### [Passage given]
# billing edits on CPT codes used with E/M level



## katiejeanne (Jan 21, 2011)

Hello all! Our billing manager came to me with some edits on ERs that they are commonly seeing. The edits say that our E/M level is not indicated for separate reimbursement with injection/infusion CPT codes, ie: 96372, as well as EKGs, 93005. Should there be a modifier appended to the E/M levels on facility or physician side or on the procedure codes? Does it depend on the documentation as well? Thanks for any help on this, I have a folder of these edits with visits on hold that I am going through and we are wondering if anyone else is having these edits. Otherwise we may turn off this particular edit and see how we get paid and go from there.

Katie, RHIT


----------



## mitchellde (Jan 21, 2011)

what is the visit level and what does the doc support?  you cannot bill a 99211.

### [Tasks to perform]
1 – Translate this sentence from the billing edits thread into Spanish: "Does it depend on the documentation as well?"
2 – In the billing edits thread, which CPT code is cited for EKGs?
3 – Write the next part of the billing edits thread.
The listing has nothing to do with any of this.

### [Listed entries]
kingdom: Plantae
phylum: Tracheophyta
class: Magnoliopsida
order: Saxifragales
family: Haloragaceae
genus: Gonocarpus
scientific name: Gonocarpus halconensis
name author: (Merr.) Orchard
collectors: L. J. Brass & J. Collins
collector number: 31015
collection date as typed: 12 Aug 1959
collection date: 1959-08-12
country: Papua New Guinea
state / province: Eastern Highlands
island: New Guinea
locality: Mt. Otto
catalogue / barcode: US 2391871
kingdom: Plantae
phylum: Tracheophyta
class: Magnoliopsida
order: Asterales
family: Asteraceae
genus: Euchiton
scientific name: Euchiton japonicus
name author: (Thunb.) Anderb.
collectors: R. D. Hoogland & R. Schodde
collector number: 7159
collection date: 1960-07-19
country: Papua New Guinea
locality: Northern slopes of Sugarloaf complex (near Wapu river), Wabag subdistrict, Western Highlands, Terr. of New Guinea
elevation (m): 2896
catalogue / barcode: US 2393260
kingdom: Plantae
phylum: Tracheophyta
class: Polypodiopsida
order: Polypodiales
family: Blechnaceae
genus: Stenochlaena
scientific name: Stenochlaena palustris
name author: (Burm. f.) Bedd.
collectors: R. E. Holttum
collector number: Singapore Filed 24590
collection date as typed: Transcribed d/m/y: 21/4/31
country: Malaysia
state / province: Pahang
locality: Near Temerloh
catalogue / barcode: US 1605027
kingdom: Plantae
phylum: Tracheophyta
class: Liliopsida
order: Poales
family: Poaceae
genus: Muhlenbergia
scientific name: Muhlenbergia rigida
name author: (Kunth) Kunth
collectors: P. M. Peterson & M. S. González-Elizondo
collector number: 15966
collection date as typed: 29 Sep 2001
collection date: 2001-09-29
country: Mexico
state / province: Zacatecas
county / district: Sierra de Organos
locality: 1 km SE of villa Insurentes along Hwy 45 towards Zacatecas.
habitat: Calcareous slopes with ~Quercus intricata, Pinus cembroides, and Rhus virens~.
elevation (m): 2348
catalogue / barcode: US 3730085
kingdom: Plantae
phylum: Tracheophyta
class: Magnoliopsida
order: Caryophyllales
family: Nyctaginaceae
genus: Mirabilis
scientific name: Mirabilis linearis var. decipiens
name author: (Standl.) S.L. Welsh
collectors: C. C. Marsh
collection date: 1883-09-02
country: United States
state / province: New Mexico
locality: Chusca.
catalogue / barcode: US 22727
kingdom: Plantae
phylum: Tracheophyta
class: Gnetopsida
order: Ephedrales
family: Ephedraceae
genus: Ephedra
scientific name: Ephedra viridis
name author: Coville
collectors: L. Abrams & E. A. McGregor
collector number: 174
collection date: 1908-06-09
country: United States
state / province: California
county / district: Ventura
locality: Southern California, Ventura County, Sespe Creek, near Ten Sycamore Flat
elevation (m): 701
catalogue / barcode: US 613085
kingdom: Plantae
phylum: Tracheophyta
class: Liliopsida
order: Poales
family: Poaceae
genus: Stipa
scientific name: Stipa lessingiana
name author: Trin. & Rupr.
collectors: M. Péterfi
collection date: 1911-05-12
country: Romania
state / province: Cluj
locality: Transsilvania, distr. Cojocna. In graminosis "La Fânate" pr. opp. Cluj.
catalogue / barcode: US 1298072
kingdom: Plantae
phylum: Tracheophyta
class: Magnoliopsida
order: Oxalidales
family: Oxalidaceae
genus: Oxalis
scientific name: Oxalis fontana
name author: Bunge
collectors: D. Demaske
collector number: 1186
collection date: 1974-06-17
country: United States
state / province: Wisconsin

### [Solved problems]
1 – ¿Depende también de la documentación?

2 – 93005

3 –
----------



## katiejeanne (Jan 21, 2011)

The E/M level was a 99283...

Katie


----------



## katiejeanne (Jan 21, 2011)

I haven't pulled the charts that have these edits yet. So lets say that there is further documentation of more of a work-up, would a modifier be used? And on which E/M, the physician or facility side? Does this edit only pertain to office E/M codes? The ones I am looking into are all ER encounters, thanks!


----------



## mitchellde (Jan 21, 2011)

If documentation supports then use the 25 on the E&M on both the facility and physician side.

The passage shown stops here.